(Task to complete): Reproduce word for word the part of the DINOv2 notebook below that runs from "last_hidden_states = outputs.last_hidden_state" up to and including "crop_size = (518, 518)".

(Provided passage):
==========
In [1]:
import cv2
import numpy as np
from PIL import Image
import matplotlib.pyplot as plt

import torch
import torch.nn as nn
import onnxruntime as ort
from transformers import AutoImageProcessor, AutoModel
from safetensors.torch import load_file

## Explore

### Hugging face

In [None]:
# Load preprocessor
processor = AutoImageProcessor.from_pretrained('facebook/dinov2-base')
processor.crop_size['height'] = 518
processor.crop_size['width'] = 518
processor.size['shortest_edge'] = 518

# Load model
dinov2_hf = AutoModel.from_pretrained('facebook/dinov2-base').eval().cuda() # 346M

In [28]:
# forward a sample image
image = Image.open('/workspace/dataset/samples/truck.jpg')
inputs = processor(images=image, return_tensors="pt")
processed_image_hf = inputs["pixel_values"].cuda()

outputs = dinov2_hf(processed_image_hf)
last_hidden_states = outputs.last_hidden_state  # shape (1, 1370, 768)
vector_rep_hf = last_hidden_states[:, 0, :]     # shape (1, 768)

### Preproccessor

In [None]:
# Parameters from BitImageProcessor
crop_size = (518, 518)
rescale_factor = 1.0 / 255.0
mean = np.array([0.485, 0.456, 0.406])
std = np.array([0.229, 0.224, 0.225])
shortest_edge_size = 518

def preprocessor(image_path):
    image = Image.open(image_path)
    image = image.convert("RGB")

    # Resize to 256
    width, height = image.size
    if width < height:
        new_width = shortest_edge_size
        new_height = int(shortest_edge_size * height / width)
    else:
        new_height = shortest_edge_size
        new_width = int(shortest_edge_size * width / height)
==========
(Given information):
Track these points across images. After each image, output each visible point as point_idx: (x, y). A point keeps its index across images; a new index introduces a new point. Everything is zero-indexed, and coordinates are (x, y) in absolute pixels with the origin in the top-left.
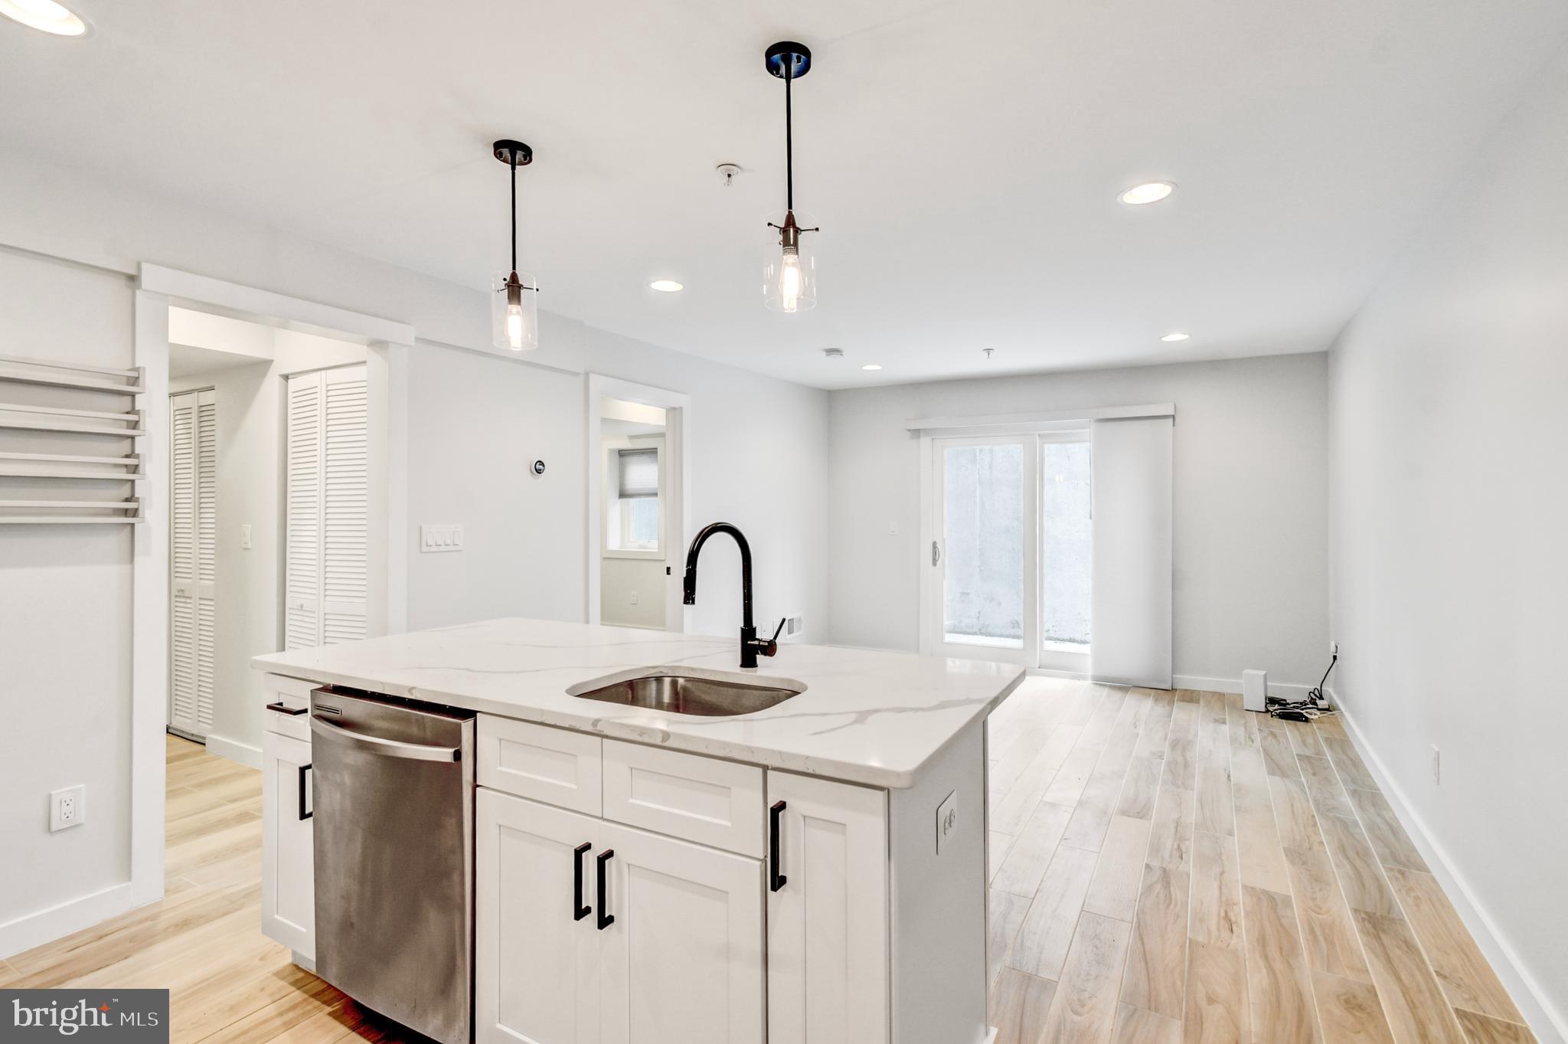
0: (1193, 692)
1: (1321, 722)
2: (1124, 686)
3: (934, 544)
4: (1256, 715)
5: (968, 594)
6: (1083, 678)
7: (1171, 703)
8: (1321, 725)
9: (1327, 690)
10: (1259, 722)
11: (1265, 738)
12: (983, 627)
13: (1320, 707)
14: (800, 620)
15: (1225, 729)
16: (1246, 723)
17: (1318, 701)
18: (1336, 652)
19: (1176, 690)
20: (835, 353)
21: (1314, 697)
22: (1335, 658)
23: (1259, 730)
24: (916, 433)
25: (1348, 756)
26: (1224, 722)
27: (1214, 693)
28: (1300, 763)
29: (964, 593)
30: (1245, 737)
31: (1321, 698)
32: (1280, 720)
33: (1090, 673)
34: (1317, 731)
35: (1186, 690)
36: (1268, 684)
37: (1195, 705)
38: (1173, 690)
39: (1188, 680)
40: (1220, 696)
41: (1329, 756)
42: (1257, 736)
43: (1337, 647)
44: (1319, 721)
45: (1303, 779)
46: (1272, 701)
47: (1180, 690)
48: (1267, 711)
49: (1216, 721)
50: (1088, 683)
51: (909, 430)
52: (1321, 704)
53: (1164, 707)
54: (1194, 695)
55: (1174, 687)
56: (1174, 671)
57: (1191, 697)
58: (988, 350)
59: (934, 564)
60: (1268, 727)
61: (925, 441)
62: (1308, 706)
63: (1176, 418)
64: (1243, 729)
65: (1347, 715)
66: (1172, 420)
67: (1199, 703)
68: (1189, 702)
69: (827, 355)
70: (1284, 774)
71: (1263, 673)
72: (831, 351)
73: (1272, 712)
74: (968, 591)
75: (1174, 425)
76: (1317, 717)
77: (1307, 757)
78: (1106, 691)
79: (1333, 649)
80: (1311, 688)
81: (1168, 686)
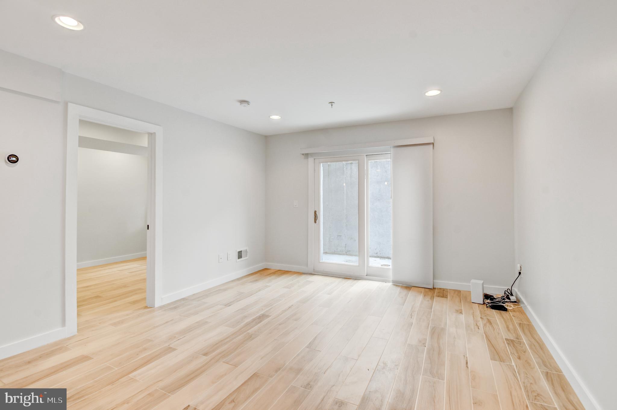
0: (444, 290)
1: (514, 311)
2: (408, 287)
3: (315, 212)
4: (478, 306)
5: (341, 236)
6: (389, 282)
7: (432, 298)
8: (514, 313)
9: (514, 289)
10: (481, 312)
11: (485, 325)
12: (347, 252)
13: (512, 300)
14: (246, 251)
15: (462, 317)
16: (473, 313)
17: (511, 297)
18: (521, 270)
19: (435, 288)
20: (244, 103)
21: (508, 294)
22: (520, 273)
23: (481, 318)
24: (307, 155)
25: (535, 340)
26: (461, 313)
27: (455, 291)
28: (509, 347)
29: (339, 236)
30: (474, 324)
31: (512, 295)
32: (492, 310)
33: (391, 279)
34: (513, 317)
35: (440, 289)
36: (484, 286)
37: (445, 299)
38: (434, 288)
39: (441, 284)
40: (458, 292)
41: (524, 340)
42: (481, 323)
43: (521, 267)
44: (513, 311)
45: (513, 364)
46: (487, 297)
47: (438, 289)
48: (484, 303)
49: (457, 311)
50: (390, 284)
51: (303, 154)
52: (513, 298)
53: (428, 301)
54: (445, 291)
55: (434, 287)
56: (434, 278)
57: (443, 293)
58: (332, 103)
59: (315, 222)
60: (486, 316)
61: (311, 160)
62: (506, 300)
63: (435, 145)
64: (472, 317)
65: (529, 307)
66: (432, 145)
67: (447, 298)
68: (442, 297)
69: (241, 104)
70: (501, 360)
71: (482, 282)
72: (242, 102)
73: (487, 304)
74: (341, 235)
75: (433, 149)
76: (511, 308)
77: (512, 341)
78: (398, 290)
79: (519, 269)
80: (506, 288)
81: (431, 287)
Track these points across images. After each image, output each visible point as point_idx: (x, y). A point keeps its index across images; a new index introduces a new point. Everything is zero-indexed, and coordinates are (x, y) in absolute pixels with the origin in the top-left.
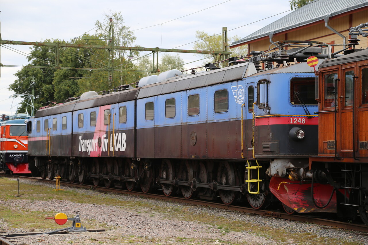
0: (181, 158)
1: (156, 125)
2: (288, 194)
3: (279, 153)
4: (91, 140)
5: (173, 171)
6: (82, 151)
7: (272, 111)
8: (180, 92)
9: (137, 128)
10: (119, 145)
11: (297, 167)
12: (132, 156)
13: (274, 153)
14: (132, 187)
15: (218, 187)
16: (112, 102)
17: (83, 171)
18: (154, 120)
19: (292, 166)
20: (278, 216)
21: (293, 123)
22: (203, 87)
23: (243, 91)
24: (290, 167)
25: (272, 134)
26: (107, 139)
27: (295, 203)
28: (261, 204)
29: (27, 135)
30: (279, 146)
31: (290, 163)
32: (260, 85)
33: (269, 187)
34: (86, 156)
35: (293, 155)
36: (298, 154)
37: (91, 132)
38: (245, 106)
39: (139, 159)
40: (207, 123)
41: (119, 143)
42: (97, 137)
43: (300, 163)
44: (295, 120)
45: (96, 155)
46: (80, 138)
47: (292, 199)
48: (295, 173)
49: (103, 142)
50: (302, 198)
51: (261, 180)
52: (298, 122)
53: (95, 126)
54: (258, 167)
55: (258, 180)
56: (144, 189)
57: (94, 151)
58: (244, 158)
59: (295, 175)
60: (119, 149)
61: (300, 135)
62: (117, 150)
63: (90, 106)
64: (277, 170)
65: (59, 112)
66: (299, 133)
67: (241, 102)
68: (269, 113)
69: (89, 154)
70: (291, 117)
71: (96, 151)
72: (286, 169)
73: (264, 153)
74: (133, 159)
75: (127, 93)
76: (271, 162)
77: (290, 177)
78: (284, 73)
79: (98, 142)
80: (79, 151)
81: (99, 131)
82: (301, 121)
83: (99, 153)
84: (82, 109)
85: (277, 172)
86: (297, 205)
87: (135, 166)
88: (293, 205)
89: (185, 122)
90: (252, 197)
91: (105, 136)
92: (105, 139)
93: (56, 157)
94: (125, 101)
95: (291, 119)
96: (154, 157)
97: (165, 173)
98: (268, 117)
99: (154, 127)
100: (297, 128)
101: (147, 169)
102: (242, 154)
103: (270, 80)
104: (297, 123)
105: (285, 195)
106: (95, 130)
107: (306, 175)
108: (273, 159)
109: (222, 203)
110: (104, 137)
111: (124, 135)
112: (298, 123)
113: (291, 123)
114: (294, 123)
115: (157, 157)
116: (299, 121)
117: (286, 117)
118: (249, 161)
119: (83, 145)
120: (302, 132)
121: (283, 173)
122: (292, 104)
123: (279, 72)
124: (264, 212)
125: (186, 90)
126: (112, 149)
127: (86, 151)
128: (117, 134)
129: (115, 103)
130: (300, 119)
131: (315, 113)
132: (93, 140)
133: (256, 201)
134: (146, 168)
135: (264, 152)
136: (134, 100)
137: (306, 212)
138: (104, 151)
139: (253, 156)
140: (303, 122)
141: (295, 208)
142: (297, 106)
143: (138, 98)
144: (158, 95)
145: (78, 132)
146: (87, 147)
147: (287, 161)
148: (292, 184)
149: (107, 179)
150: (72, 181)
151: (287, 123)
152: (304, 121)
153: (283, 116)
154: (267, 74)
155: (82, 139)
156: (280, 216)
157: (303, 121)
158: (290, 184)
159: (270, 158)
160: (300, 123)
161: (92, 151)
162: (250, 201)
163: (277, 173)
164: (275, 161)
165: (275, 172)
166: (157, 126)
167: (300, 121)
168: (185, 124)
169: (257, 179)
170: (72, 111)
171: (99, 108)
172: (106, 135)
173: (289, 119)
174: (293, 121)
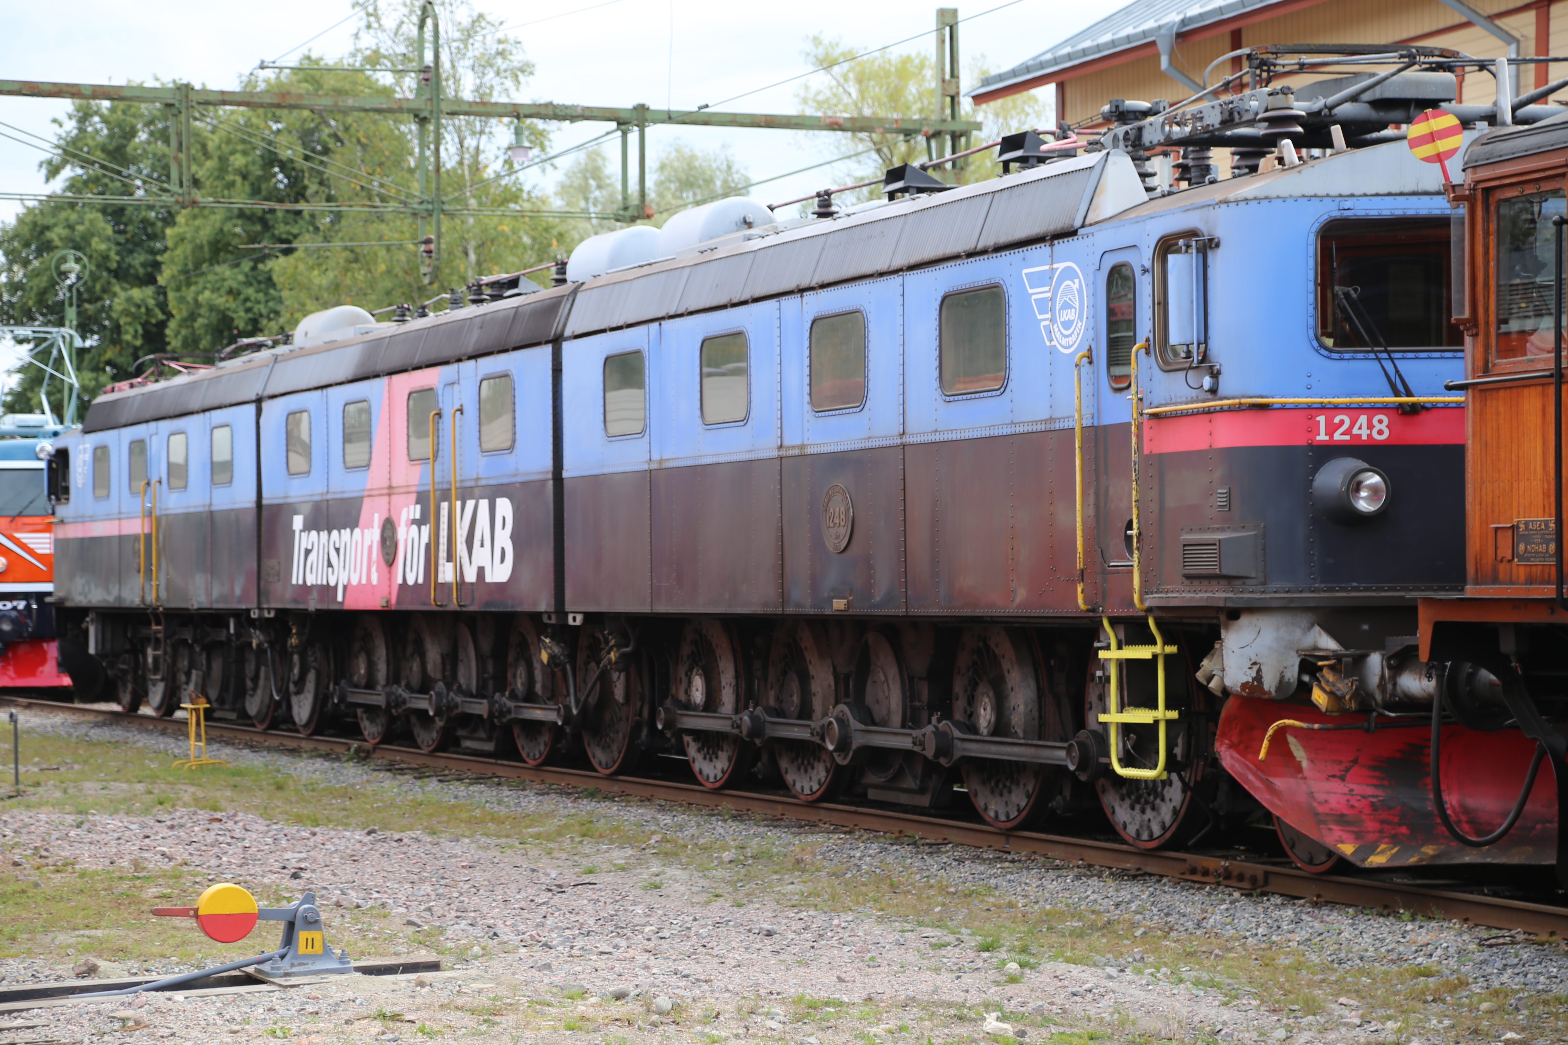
==========
(Response to the exercise):
last_hidden_states = outputs.last_hidden_state  # shape (1, 1370, 768)
vector_rep_hf = last_hidden_states[:, 0, :]     # shape (1, 768)

### Preproccessor

In [None]:
# Parameters from BitImageProcessor
crop_size = (518, 518)